What to work on →
Please answer these questions from the text on the n-body problem below:
1. In the 20th century, understanding the dynamics of what became an important n-body problem?
2. According to the three-body section, why is there no general closed-form solution?
3. In the two-body problem, how are the two massive objects abstractly viewed?

Study text →
════════

In physics, the n-body problem is the problem of predicting the individual motions of a group of celestial objects interacting with each other gravitationally. Solving this problem has been motivated by the desire to understand the motions of the Sun, Moon, planets, and visible stars. In the 20th century, understanding the dynamics of globular cluster star systems became an important n-body problem. The n-body problem in general relativity is considerably more difficult to solve due to additional factors like time and space distortions.

Three-body problem

In physics and classical mechanics, the three-body problem is the problem of taking the initial positions and velocities (or momenta) of three point masses and solving for their subsequent motion according to Newton's laws of motion and Newton's law of universal gravitation. The three-body problem is a special case of the n-body problem. Unlike two-body problems, no general closed-form solution exists, as the resulting dynamical system is chaotic for most initial conditions, and numerical methods are generally required.

Two-body problem

In classical mechanics, the two-body problem is to predict the motion of two massive objects which are abstractly viewed as point particles. The problem assumes that the two objects interact only with one another; the only force affecting each object arises from the other one, and all other objects are ignored. The most prominent case of the classical two-body problem is the gravitational case (see also Kepler problem), arising in astronomy for predicting the orbits (or escapes from orbit) of objects such as satellites, planets, and stars.

════════

Provided material →
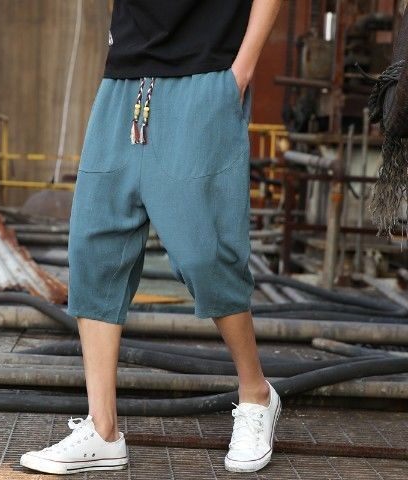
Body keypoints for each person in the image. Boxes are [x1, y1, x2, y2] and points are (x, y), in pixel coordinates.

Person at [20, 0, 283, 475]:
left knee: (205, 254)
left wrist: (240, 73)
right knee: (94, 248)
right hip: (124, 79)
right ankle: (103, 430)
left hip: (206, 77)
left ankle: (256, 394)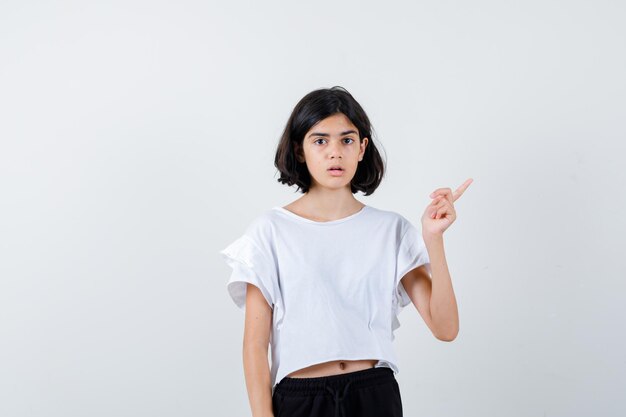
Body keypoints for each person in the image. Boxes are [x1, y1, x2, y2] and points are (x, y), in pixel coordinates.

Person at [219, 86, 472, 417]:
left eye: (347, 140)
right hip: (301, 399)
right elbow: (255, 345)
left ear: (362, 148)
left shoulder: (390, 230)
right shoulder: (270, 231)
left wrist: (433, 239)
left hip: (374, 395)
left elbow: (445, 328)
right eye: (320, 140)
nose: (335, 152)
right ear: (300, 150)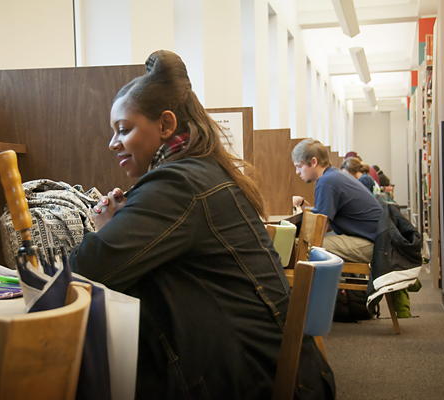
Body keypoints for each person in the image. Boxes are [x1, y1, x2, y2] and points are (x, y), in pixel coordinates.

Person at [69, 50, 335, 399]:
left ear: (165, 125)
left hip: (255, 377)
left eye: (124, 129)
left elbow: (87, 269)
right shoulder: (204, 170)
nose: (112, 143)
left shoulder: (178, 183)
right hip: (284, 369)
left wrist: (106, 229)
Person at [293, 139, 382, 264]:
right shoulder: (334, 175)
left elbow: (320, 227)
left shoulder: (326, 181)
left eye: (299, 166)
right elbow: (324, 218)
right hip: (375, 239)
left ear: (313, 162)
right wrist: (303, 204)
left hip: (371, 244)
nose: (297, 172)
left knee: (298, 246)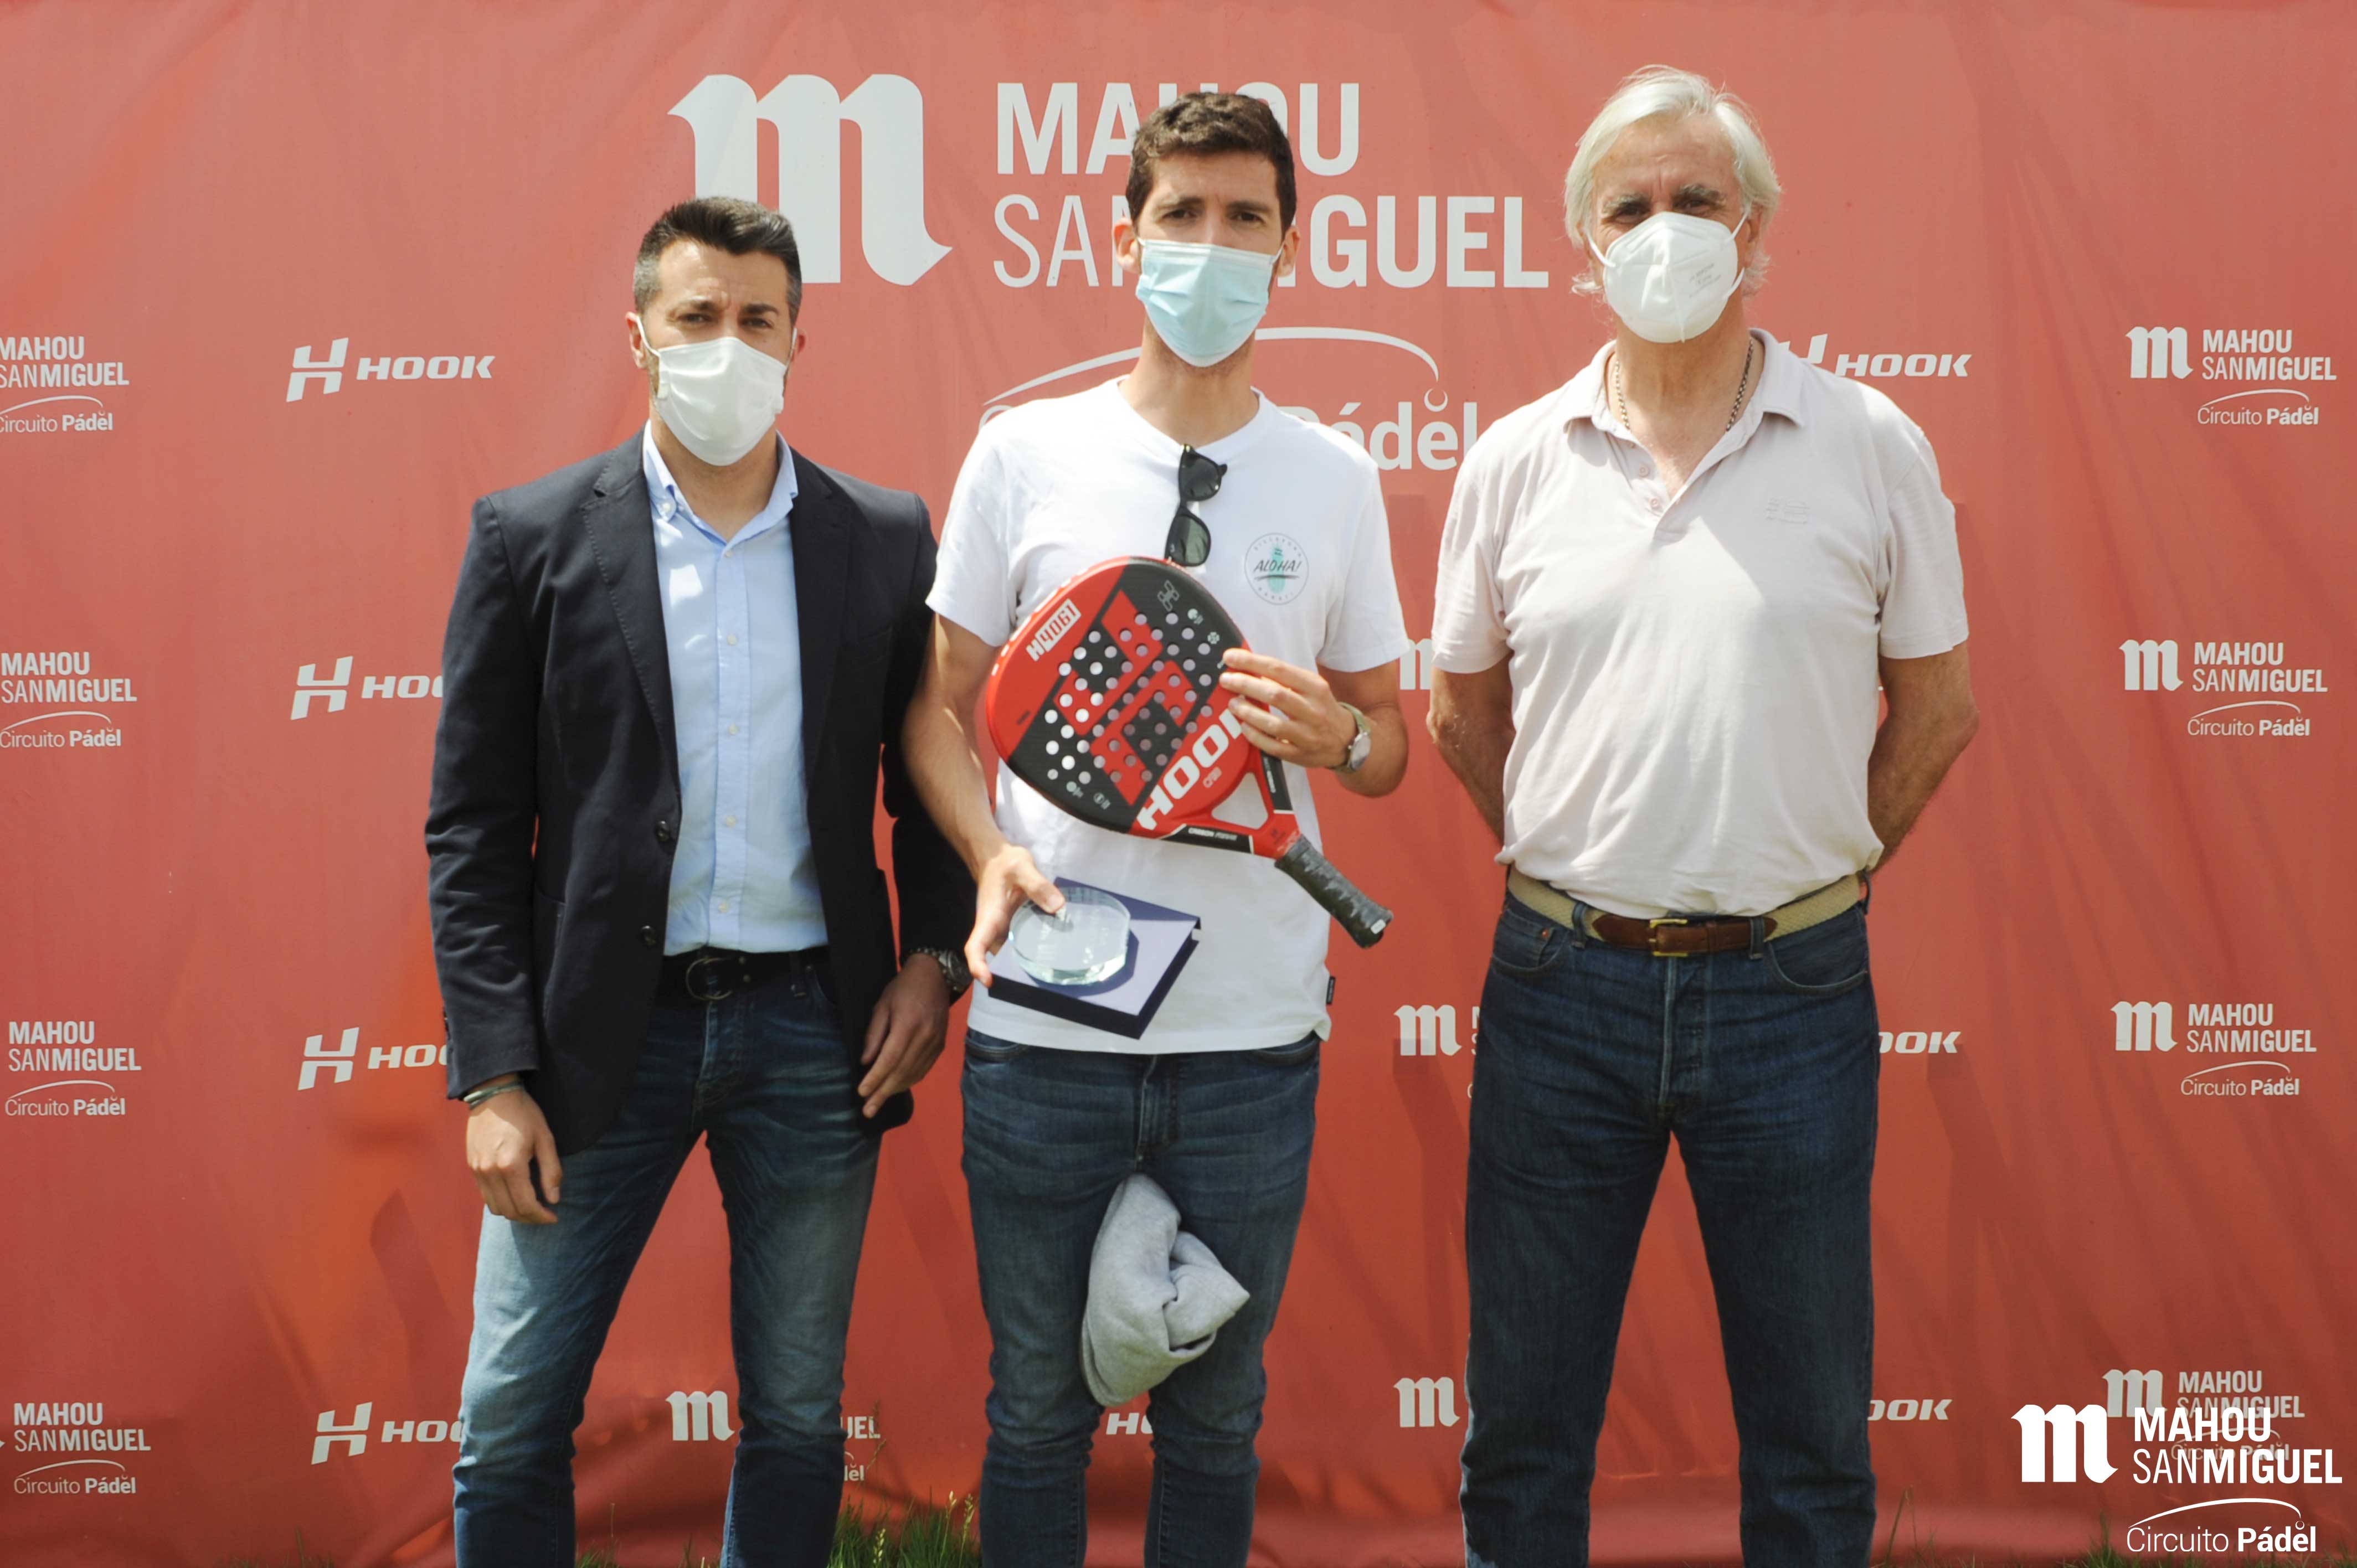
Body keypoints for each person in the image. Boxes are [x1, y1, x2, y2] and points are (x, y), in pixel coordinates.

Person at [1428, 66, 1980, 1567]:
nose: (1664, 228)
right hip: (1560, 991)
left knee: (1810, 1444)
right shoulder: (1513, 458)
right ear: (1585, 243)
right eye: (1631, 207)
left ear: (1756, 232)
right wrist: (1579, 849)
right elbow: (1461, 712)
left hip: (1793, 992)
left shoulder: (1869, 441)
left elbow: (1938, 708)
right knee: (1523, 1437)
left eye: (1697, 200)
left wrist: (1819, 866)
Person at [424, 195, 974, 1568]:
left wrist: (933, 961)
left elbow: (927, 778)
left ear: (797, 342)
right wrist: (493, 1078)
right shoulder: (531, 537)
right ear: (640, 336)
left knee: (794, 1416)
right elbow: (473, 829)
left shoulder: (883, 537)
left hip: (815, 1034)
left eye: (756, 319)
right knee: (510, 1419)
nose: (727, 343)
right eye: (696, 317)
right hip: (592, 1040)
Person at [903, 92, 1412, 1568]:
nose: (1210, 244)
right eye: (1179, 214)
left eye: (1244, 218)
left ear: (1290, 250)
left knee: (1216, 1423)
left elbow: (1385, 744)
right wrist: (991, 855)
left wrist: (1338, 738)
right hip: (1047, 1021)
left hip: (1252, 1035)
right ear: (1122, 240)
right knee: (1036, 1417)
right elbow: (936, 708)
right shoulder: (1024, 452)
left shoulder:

════════

Response area →
1. Globular cluster star systems.
2. The resulting dynamical system is chaotic for most initial conditions.
3. As point particles.